## [PASSAGE PROVIDED]
((
In relation to malocclusion, only one study was found. Álvarez Loureiro et al. [12] found a prevalence of 52% without detailing which kinds of malocclusion were found to be more common. It is also important to notice that this study did not mention a control group. This fact points to the impossibility of elucidating if children living with HIV present a different malocclusion status compared to those without HIV.

Concerning periodontal diseases, as the immune system becomes weaker, the individual becomes more susceptible to periodontal diseases [18]. Indeed, Portela et al. [10] showed that four-to nine-year-old children with leukopenia and severe immunosuppression presented more gingival alterations. Gingivitis and linear erythema were the more frequent periodontal diseases reported by Alves et al. [19].
))
## [RECORD SET]
((
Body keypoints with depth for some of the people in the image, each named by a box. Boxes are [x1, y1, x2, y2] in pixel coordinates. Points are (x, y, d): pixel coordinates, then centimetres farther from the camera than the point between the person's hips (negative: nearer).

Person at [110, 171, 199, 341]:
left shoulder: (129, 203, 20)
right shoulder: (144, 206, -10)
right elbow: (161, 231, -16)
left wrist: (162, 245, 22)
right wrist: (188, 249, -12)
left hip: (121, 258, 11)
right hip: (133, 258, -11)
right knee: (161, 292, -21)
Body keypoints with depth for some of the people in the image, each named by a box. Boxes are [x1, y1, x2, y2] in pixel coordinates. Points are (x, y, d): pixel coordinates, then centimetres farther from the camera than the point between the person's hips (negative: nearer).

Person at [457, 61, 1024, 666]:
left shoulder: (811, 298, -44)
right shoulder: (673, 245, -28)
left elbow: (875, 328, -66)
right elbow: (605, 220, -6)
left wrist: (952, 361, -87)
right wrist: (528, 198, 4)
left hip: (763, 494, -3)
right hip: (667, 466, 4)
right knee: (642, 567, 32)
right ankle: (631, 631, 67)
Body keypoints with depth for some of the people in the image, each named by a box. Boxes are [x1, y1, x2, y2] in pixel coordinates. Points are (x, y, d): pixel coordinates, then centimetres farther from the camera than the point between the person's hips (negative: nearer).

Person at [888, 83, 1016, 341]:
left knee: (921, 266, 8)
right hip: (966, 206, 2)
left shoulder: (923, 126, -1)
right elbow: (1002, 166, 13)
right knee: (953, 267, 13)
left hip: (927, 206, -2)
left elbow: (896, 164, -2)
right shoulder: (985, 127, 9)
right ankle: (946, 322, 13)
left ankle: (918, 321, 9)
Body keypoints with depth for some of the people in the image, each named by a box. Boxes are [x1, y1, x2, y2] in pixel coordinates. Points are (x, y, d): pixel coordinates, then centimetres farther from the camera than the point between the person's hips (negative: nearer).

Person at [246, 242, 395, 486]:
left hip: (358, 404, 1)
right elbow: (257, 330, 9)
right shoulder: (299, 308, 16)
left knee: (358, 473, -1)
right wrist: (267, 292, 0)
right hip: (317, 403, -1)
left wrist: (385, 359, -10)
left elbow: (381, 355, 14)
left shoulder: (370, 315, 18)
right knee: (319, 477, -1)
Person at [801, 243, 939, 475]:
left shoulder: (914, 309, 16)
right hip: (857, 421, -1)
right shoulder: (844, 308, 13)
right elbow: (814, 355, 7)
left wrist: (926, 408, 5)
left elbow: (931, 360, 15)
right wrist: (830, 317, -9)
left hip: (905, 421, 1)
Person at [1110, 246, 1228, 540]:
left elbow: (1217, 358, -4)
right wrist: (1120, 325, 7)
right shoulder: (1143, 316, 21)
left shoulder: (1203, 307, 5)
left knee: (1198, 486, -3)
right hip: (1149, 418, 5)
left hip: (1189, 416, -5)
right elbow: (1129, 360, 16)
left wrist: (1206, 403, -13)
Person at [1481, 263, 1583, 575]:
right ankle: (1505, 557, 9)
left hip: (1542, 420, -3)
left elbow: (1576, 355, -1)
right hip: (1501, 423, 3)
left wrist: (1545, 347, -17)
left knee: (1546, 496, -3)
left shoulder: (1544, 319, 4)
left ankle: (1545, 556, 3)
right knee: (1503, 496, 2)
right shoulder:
))
## [DIRECTIONS]
Continue the passage on oral conditions in children living with HIV, starting after its last sentence.

## [OUTPUT BELOW]
In individuals living with HIV, about 40% of the signals and symptoms are located in the head and neck regions [11]. Candidiasis [5,11,12,13,14,16], cervicofacial lymphadenopathy [5,6,11], the increase of parotid volume [5,6,11,12], petechiae [11], xerostomia [11] and herpetic lesions [12] were the most frequent soft tissue lesions related to HIV in children living with this condition.

Candidiasis is the most frequent opportunistic disease that affects people living with HIV. Undoubtedly, about 90% of individuals who live with HIV present at least one oropharyngeal candidiasis episode during the period with AIDS [20]. It can appear in the pseudomembranous form, erythema or angular cheilitis. In these individuals, the lesions are more severe and are more resistant to conventional treatment. The lesions are much more extensive, and they can scatter to the esophagus. The presence of candidiasis scattered to the esophagus is one of conditions that can define AIDS in people living with HIV, and it is considered a signal of disease evolution [20].

Cervicofacial lymphadenopathy is a very important condition for differential diagnosis and is an orofacial manifestation very frequent in children living with HIV. It is characterized by the increase of the floating volume of lymphnodes, and the diagnosis can be defined by the palpation of them. It can be part of a generalized lymphadenopathy [11].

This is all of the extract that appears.